Nun ists aber nicht so, dass mir sonst die Arbeit des Pfarrers zuwider wäre. Ich hätte Freude daran, wenn ich innerlich ruhig wäre dabei. Ich kenne nun meine Gemeinde so, dass ich weiss, wie und wo ich etwas wirken könnte. Und ich bin gar nicht sicher, dass ich mich in einem andern Beruf wohler fühlen würde. Nur eines wäre besser; ich müsste nicht mehr gezwungener Weise über religiöse Fragen reden & könnte viel ruhiger & objektiver darüber mich besinnen. Denn jetzt ist das unmöglich. Da muss eine Predigt gemacht sein, ob man kann oder nicht. Schon oft hatte ich das Gefühl, das Pfarramt stehe mir vor meiner religiösen Entwicklung d. h. ich wäre weiter, wenn ich nicht Pfarrer wäre. Das mag Täuschung sein; aber jedenfalls könnte ich mit besserem Gewissen unter der Kanzel sitzen als darauf stehen.

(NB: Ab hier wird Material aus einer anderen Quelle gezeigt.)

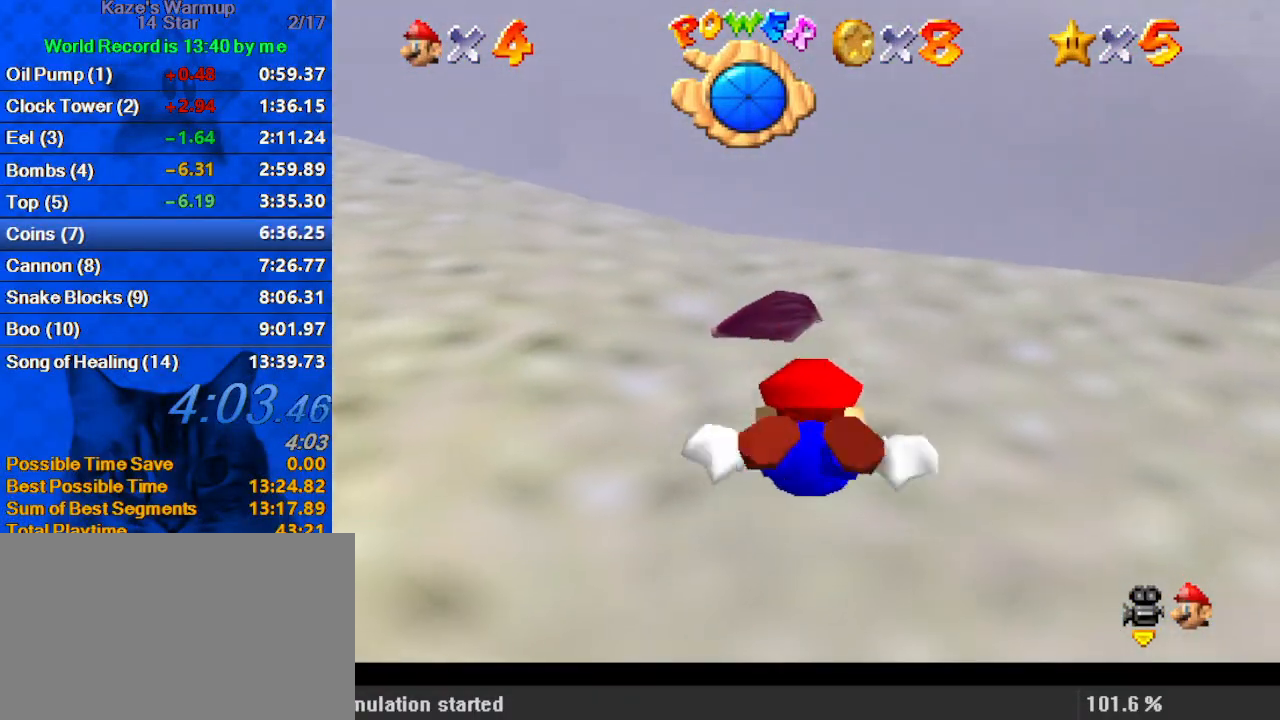
{"keys": ["shift", "up"], "events": [[67, "up", "up"], [200, "shift", "down"], [500, "up", "down"]]}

Noch etwas. Die Stellung in diesen Fragen hängt auch mit meinem körperlichen Befinden zusammen. Wenn ich müde & aufgeregt bin z. B. nicht genug geschlafen habe, so kommen alle diese negativen Gefühle mächtig über mich. Bin ich ausgeruht, so gehts besser. Aber doch ist es auch dann mehr eine natürliche Zufriedenheit, als eine zielbewusste Abgeklärtheit.

All das hat mich schon lange gequält & gemacht, dass ich meine Stellung als eine unsichere ansah. Darum habe ich auch nie ernsthaft ans Heiraten gedacht & mich auf die Brautschau gemacht. Dagegen habe ich mir folgendes zurechtgelegt & bitte Euch, liebe Eltern, um euren Rat dazu.

Ich möchte eine Zeitlang des Amtes ledig sein, wenn es nur etwa 3–4 Monate wäre[n]. Ich würde mich nach einem Stellvertreter umsehen (was allerdings Mühe machen wird) & die Kirchenpflege um Urlaub bitten, ebenso den Kirchenrat. Dies geschehen & hoffentlich bewilligt, würde ich nach Zürich oder Basel gehen & das Sommersemester an der Universität verbringen, würde Geschichte & einige andere Fächer hören & mich auf das Bezirkslehrerexamen vorbereiten. Dies würde ich bestehen, um auf alle Fälle, im schlimmsten Fall, eine Stellung finden zu können. Der Kirchenpflege würde ich das Studium als Urlaubsgrund angeben, denn ich kann ihr das[,] was mich drückt, doch nicht begreiflich machen. Ich hoffe, dass ich in dieser Zeit viel ruhiger würde & nachher mit Freude das Amt wieder antreten könnte. Das Examen würde mir auf alle Fälle nichts schaden, denn wenn ich einmal später eine Stelle als Lehrer, Erzieher etc (in einer Anstalt) fände, die mir passen würde, so würde ich mich darum bemühen. Ich glaube immer noch, dass ich als Lehrer besser an meinem Platze wäre.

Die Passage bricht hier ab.